重点难点：若不指定输出单词字母个数与单词个数要求，则wordNum默认为0，top默认为10。若指定有值，则在排序后输出时判断单词是否是指定的wordNum值，且输出指定的单词个数。


　　　　if("-w".equals(args[0]) && "-t".equals(args[2]) && "-s".equals(args[4])){ //-w wordNum -t top -s fileName
           i = 5;
           wordNum = Integer.parseInt(args[1]);
           top = Integer.parseInt(args[3]);
       }



　　　　for (Map.Entry s : list) {
            if(wordNum != 0){
                if(s.getKey().toString().length() == wordNum){
                    i++;
                    System.out.println(s.getKey()+"    "+s.getValue());
                }
            }else{
                i++;
                System.out.println(s.getKey()+"    "+s.getValue());
            }
            if(i >= top)
                break;
        }

功能	预计花费时间（min）	实际花费时间（min）	时间差（min）	原因
功能1	100min	194min	+94min	①由于对单词定义考虑太多，多次变换单词分割方法 ②对正则表达式不熟悉
功能2	60min	92min	+32min	①修改统计单词数量的方法，由最初for循环判断是否重复，改为使用Set集合。 ②拼接空目录
功能3	60min	98min	+38min	①做完此功能后，第一次尝试进行将jar转为exe文件，耗费很多时间
功能4	80min	42min	-38min	①读明白题意，耗费时间 ②学习重定向输入，编码调试
功能5	30min	23min	-7min	①有前面的基础，此步骤仅需要增加参数与判断即可

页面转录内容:
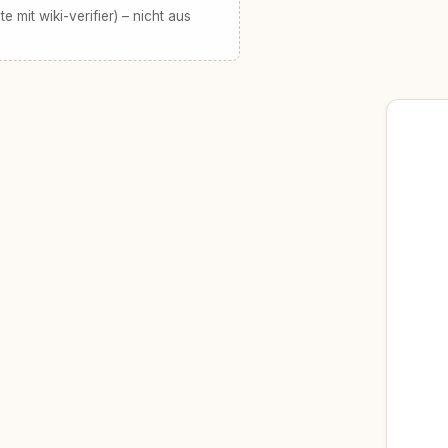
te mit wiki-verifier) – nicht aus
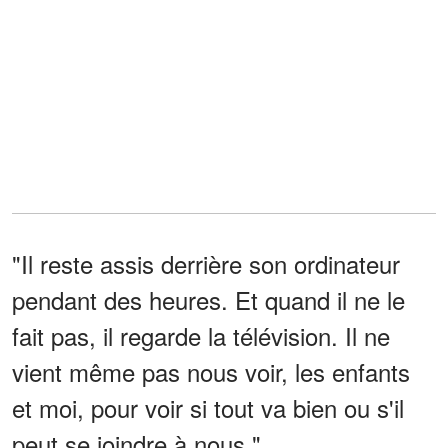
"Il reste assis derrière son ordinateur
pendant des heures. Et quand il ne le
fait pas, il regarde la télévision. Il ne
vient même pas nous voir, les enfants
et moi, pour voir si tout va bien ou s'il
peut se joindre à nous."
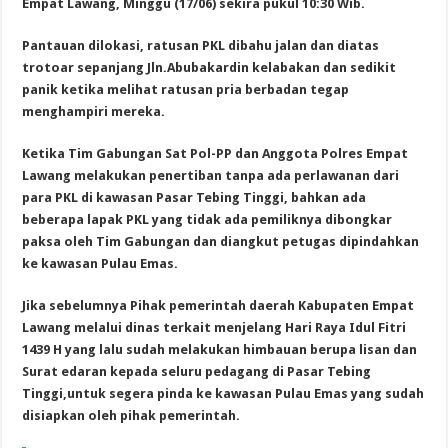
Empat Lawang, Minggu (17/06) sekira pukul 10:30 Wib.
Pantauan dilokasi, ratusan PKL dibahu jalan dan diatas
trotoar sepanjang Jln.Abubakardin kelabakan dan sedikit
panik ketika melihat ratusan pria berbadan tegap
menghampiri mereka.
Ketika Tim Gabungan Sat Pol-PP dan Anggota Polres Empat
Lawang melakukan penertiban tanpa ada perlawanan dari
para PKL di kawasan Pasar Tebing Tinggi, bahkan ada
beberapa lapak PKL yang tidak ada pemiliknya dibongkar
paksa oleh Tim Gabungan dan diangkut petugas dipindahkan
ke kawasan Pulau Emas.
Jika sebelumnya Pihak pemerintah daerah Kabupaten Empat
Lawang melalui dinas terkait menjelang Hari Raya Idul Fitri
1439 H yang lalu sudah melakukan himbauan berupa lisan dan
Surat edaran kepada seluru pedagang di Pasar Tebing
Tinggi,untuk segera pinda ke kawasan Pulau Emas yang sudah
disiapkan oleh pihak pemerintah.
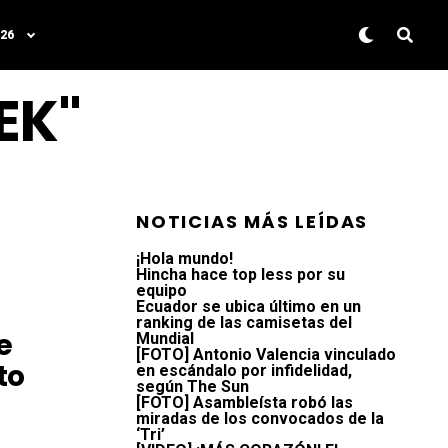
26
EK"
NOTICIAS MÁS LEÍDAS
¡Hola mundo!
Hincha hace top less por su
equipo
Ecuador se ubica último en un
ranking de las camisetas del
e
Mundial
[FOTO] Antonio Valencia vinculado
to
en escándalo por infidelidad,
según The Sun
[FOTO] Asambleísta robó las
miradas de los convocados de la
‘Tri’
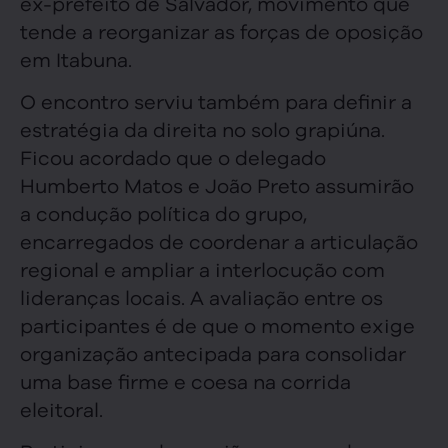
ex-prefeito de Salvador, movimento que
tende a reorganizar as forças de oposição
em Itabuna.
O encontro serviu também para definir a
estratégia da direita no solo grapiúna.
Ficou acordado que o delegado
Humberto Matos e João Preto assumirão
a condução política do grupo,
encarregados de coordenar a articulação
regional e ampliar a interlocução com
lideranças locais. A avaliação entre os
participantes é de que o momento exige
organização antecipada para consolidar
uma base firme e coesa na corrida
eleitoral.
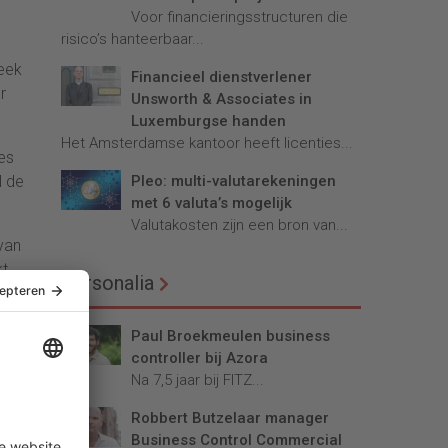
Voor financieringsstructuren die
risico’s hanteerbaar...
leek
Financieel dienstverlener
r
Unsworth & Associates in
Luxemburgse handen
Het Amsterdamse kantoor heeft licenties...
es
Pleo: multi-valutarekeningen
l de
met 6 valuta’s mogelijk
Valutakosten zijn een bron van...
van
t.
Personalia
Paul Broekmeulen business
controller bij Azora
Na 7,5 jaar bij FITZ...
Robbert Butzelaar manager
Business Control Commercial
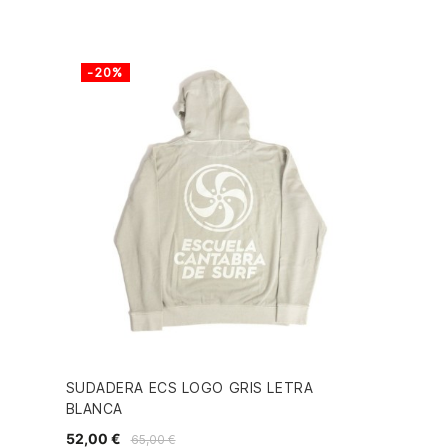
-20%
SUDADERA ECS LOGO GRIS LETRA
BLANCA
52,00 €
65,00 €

- **练习任务**:
**a.** 请原样照抄待审文段中的一部分：从含有“for (Map.Entry s”的字句开始，到“if(i >= top)”为止。
**b.** 记录中有几行含有字符串“sudah”？只写出数字。
待审文段与记录互不相干，是两份各自独立的材料。

- **参考答案**:
**a.**
for (Map.Entry s : list) {
            if(wordNum != 0){
                if(s.getKey().toString().length() == wordNum){
                    i++;
                    System.out.println(s.getKey()+"    "+s.getValue());
                }
            }else{
                i++;
                System.out.println(s.getKey()+"    "+s.getValue());
            }
            if(i >= top)

**b.** 2